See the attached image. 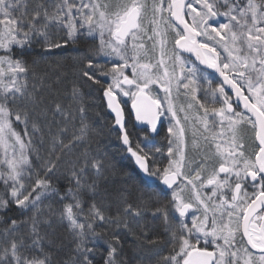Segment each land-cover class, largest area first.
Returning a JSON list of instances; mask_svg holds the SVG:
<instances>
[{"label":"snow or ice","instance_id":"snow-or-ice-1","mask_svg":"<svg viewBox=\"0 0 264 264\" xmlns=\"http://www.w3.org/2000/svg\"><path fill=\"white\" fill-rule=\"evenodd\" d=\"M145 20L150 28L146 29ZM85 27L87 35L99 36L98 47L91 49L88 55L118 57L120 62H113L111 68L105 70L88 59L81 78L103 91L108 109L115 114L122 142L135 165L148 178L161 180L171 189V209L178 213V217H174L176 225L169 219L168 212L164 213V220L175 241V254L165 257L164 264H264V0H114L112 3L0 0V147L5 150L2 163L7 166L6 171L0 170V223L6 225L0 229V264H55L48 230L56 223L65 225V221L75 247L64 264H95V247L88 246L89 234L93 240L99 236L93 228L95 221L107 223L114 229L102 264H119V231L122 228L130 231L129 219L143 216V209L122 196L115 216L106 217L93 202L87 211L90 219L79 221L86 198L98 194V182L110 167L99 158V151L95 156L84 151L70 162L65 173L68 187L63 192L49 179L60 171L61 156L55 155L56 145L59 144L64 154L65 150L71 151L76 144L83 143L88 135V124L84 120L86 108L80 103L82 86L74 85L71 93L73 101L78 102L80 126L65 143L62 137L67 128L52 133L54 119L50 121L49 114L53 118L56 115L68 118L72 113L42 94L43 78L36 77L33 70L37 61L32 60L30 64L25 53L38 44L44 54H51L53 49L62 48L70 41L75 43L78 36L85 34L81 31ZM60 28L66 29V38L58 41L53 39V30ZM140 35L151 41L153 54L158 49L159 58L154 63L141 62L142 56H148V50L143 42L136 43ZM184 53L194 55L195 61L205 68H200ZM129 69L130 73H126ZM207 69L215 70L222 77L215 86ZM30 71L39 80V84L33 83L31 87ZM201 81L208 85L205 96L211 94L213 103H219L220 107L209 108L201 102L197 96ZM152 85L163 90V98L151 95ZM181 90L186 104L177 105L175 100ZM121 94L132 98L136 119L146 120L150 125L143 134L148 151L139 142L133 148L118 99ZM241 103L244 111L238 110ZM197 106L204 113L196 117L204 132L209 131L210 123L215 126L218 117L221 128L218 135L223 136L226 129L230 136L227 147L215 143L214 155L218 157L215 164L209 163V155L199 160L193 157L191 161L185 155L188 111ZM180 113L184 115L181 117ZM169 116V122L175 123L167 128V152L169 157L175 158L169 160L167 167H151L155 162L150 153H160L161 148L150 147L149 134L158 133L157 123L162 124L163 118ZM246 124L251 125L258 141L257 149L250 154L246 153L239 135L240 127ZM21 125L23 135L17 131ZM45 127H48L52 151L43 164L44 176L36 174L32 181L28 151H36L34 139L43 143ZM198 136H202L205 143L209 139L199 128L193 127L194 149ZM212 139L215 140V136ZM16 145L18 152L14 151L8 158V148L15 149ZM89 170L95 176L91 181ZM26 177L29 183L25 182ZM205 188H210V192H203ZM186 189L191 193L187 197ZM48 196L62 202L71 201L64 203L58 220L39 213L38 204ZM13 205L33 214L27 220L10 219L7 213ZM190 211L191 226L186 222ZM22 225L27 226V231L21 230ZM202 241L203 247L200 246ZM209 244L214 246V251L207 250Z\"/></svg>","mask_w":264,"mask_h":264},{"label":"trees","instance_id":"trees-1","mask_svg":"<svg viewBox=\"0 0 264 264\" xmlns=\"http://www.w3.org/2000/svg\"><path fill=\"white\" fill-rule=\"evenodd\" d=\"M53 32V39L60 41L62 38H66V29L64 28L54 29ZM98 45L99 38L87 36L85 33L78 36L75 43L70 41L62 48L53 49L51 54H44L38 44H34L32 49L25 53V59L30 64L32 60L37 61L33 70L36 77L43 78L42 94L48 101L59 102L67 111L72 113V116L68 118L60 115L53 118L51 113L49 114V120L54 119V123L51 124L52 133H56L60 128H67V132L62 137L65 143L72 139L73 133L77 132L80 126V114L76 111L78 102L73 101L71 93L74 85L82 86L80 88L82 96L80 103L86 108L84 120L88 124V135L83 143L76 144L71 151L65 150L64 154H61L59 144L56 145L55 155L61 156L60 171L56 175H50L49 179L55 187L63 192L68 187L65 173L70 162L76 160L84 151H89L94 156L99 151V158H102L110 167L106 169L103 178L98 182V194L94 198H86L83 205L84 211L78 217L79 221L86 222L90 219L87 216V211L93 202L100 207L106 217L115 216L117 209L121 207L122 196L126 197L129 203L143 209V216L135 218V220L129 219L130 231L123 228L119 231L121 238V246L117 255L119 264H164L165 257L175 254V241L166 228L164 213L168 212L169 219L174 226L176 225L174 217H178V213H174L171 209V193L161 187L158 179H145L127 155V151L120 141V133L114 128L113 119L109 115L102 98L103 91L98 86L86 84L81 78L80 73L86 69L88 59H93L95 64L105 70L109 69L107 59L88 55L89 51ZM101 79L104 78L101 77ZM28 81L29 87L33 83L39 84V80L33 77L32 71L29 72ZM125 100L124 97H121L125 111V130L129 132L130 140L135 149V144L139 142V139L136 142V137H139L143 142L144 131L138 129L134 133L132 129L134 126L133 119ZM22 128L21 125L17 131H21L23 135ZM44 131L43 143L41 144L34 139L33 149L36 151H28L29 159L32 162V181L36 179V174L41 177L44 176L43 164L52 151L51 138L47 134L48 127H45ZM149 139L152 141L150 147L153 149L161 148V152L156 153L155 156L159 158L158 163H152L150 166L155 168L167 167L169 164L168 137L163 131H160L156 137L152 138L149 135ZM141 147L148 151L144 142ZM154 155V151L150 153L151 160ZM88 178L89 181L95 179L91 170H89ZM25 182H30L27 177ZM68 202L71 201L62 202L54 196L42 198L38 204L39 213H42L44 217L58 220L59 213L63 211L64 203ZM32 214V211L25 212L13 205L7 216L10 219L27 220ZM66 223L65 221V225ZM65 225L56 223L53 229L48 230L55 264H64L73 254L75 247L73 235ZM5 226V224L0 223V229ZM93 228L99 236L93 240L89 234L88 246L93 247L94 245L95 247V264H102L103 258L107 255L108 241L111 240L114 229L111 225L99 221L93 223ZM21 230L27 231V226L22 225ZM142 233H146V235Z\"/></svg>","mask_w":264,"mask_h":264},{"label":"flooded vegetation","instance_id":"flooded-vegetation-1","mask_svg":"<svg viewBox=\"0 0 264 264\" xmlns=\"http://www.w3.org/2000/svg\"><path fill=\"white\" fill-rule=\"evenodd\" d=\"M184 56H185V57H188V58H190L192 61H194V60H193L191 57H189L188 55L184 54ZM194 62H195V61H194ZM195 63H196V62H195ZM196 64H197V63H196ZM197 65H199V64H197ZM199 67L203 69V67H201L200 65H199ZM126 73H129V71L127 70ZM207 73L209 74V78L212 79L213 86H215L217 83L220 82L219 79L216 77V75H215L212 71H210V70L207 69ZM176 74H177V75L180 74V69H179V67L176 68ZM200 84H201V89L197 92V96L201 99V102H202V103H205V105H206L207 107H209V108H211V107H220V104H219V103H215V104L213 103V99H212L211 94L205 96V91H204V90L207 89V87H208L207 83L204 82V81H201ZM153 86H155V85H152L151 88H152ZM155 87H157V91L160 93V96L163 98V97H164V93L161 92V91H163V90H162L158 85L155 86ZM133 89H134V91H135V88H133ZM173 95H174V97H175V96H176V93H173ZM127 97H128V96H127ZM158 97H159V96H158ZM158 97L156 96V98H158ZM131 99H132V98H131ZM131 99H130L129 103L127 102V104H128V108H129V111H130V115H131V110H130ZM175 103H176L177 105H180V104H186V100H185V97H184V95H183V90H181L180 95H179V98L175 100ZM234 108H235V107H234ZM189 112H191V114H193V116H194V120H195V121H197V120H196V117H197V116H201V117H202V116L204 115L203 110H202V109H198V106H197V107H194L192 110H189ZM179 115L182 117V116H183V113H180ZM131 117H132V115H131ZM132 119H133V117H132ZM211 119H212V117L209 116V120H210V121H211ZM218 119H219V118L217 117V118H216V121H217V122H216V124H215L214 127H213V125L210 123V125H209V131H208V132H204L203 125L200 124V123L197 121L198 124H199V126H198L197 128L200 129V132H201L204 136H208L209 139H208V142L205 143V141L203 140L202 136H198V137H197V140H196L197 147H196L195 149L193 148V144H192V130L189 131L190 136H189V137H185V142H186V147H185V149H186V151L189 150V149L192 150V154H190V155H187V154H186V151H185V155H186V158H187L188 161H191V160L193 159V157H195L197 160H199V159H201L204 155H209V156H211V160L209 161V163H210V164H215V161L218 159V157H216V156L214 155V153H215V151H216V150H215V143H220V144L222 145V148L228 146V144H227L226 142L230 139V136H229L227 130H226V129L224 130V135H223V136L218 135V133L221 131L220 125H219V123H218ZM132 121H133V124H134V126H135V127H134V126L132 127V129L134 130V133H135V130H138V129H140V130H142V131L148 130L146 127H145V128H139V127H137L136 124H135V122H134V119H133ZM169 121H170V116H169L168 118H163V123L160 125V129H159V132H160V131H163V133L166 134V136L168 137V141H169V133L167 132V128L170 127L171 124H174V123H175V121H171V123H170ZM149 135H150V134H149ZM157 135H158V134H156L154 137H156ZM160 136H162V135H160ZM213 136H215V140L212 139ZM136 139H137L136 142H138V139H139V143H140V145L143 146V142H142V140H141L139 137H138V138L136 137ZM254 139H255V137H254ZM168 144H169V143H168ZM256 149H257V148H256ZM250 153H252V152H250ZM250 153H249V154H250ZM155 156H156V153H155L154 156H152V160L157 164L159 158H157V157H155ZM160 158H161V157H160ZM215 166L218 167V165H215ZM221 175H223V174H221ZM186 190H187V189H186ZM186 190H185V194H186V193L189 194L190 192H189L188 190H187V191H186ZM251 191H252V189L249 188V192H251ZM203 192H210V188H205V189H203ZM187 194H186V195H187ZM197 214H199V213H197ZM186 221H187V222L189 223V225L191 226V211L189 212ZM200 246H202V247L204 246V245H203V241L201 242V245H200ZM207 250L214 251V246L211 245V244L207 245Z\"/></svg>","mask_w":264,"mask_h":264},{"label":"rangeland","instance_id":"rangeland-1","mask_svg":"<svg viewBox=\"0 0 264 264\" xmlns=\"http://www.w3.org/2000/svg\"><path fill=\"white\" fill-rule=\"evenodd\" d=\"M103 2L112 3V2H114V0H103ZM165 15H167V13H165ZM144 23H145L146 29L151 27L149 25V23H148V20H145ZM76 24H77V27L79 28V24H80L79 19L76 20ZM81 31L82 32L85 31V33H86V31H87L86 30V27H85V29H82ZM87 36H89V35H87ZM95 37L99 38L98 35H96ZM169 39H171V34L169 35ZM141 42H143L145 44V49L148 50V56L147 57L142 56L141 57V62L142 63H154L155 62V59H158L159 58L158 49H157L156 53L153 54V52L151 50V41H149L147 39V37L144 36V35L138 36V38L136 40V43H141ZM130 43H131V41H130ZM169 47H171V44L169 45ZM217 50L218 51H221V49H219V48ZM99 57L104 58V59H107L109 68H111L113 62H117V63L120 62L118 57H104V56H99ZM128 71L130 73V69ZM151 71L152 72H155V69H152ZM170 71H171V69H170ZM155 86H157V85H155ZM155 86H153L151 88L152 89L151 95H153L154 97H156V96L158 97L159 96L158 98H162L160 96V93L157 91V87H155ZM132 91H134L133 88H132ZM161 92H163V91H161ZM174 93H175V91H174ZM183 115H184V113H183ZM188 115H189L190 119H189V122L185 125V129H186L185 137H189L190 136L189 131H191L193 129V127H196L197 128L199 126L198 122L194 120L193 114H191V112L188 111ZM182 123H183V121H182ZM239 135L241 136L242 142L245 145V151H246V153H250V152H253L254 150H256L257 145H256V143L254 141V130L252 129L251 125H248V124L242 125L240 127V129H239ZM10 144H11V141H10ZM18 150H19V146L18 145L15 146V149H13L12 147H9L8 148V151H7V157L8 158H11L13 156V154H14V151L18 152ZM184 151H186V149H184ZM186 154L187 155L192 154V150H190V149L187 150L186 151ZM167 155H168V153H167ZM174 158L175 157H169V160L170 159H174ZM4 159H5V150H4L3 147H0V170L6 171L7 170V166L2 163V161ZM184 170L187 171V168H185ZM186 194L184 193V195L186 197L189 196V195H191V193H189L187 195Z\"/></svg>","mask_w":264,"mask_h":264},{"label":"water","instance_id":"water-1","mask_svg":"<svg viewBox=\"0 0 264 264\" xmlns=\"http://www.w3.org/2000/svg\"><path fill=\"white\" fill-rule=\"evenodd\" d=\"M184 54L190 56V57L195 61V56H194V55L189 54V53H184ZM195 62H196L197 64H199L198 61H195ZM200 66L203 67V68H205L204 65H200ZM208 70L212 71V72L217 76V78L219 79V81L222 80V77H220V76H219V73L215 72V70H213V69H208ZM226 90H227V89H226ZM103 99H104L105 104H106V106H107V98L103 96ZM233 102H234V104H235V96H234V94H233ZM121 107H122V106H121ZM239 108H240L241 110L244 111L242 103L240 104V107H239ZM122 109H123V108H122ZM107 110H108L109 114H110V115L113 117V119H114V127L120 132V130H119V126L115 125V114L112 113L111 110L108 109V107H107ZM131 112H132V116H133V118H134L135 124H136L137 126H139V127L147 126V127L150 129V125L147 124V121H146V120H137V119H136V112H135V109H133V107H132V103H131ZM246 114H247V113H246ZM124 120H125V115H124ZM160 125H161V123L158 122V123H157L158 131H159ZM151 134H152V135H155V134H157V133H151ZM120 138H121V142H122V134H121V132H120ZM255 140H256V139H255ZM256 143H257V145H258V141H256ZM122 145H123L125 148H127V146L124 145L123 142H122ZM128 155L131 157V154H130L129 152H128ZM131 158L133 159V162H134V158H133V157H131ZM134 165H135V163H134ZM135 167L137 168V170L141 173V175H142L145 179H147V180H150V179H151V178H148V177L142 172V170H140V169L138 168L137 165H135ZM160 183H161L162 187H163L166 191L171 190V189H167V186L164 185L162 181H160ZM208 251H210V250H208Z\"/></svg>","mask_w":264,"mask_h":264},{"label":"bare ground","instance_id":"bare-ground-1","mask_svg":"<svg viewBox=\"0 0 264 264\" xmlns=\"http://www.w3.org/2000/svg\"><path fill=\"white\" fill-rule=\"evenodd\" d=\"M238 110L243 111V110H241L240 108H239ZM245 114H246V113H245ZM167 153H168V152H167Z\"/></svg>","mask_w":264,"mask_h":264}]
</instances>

> **Exercise details**
Pick out every line in the records that contains the string "instances", and copy each of those lines in full.

> **Full solution**
Returning a JSON list of instances; mask_svg holds the SVG:
<instances>
</instances>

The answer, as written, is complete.